First of all, there is water contamination and water shortage. The activities in the mines and the refinery plant have led to contamination of groundwaters and the Luilu River and have caused air pollution . There is limited access to water in the area affected by Kamoto Mine, the daily water consumption is approximate of 60,000 cubic meters with 19,000 being used by metallurgical processes at the mining site. The area should not have water shortage due to the proximity of the Luilu River however due to mining activities water has been withdrawn from public use over long periods. The company has been releasing wastewaters containing sulfuric acid, which caused and cause elevated levels of lead, zinc, copper, and a pH value of 3.37 when it is usually required to have 6.5-9.0 . The destruction and degradation of natural habitats and contamination of mining sites leave the areas no longer suitable for agricultural activities. Moreover, the German Environmental Agency also detected large amounts of waste rock and tailings stored inadequately which contributes to the degradation of the area and adds pollution to the groundwater.

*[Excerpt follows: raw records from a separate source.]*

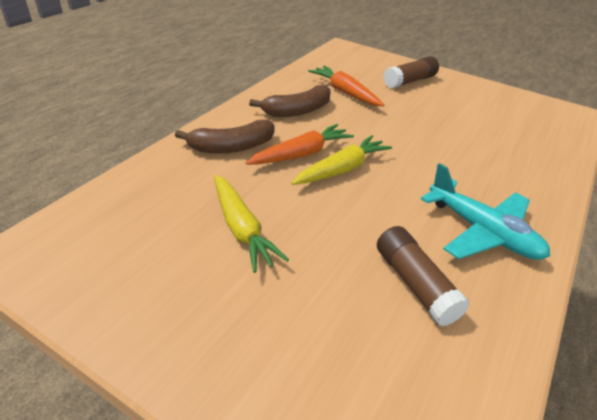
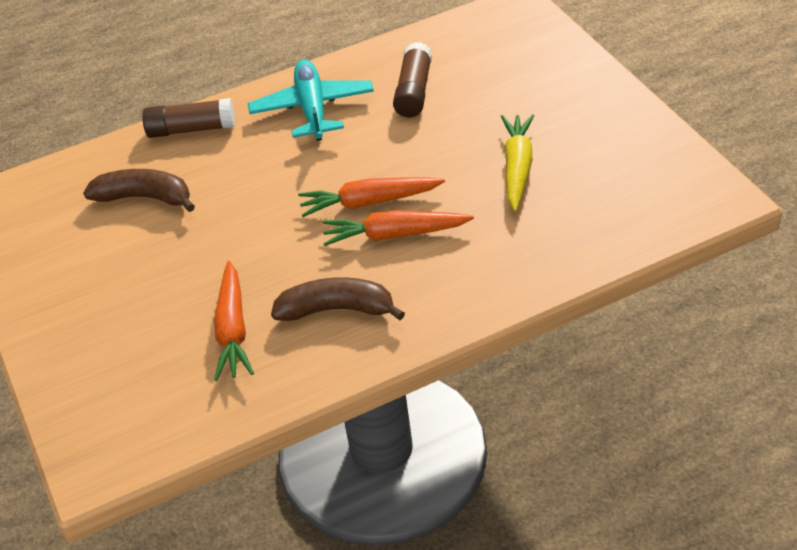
camera: 140 degrees left, 5 degrees up
(232, 147) = (467, 268): brown banana -> brown banana (145, 198)
(342, 169) = (369, 202): yellow carrot -> orange carrot
(410, 81) = (106, 328): brown glue stick -> brown glue stick (191, 129)

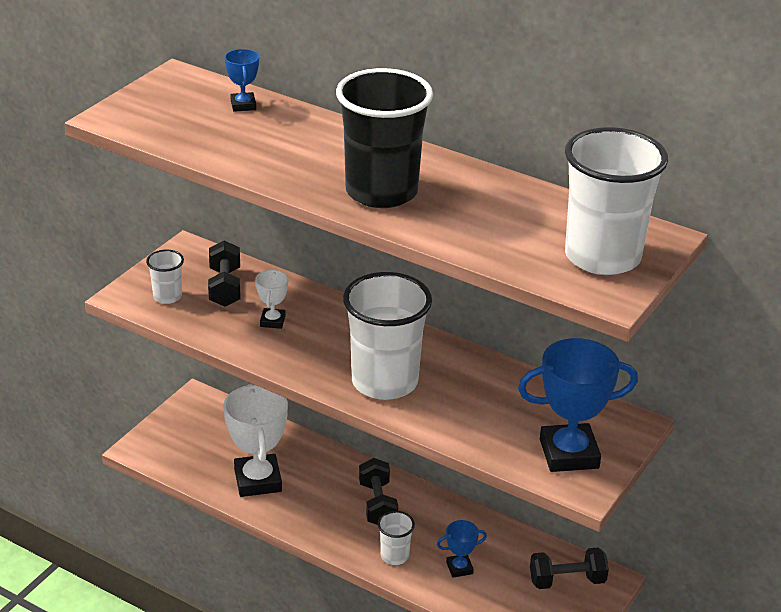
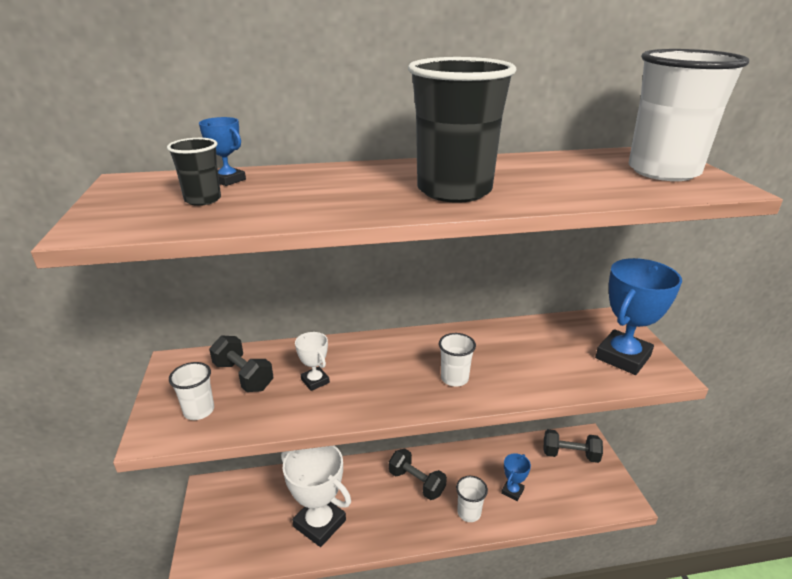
camera: 40 degrees left, 5 degrees down
(201, 119) = (203, 200): none -> black cup
(384, 382) = (454, 378): white cup -> white cup, size x0.46
(567, 580) = (570, 455): black dumbbell -> black dumbbell turned 60 degrees clockwise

When it comes to air pollution and noise, the mining facilities and linked transport are permanent sources of air pollution. The dust contains ore particles, heavy metals, and chemicals, which might easily enter people's lungs causing serious health issues.
Consequently, a loss in biodiversity is also recorded, the surface waters of the area are also unsuitable for flora and fauna to grow. Local communities cannot rely on fishery anymore which was an important source of food but also economic activity.
The mining activity has a direct impact on people's health leading to mainly lung diseases, coughs from dust containing heavy metals, and cobalt particles from the mines. Indeed urine from people living in the affected area shows contamination of cadmium, lead, uranium, and of course cobalt.
In 2018, KCC sets to temporarily halt the sale of cobalt at the Kamoto Mine due to the detection of radioactivity in supplies . The company states that the amount of uranium detected in the cobalt hydroxide produced at the site was higher than levels acceptable for the export of the product. However, they also added that the levels of radioactivity in the uranium do not pose health and safety risks . Unfortunately, there is no official correlation between this and the health-related issues due to dust-containing heavy metals.
The environmental consequences of KCC exposed by the German Environmental Agency in 2020 were already exposed by the report led by RAID published in 2014. Little changes have been seen and the overall governance performance of the company and the government in the affected area can be considered weak . Compliance with the DRC mining code is very weak and regulations are neither implemented nor are the violation of laws generally penalized. The violation of human rights and negative impacts to the environment and local communities due to the mining sector is clearly remaining.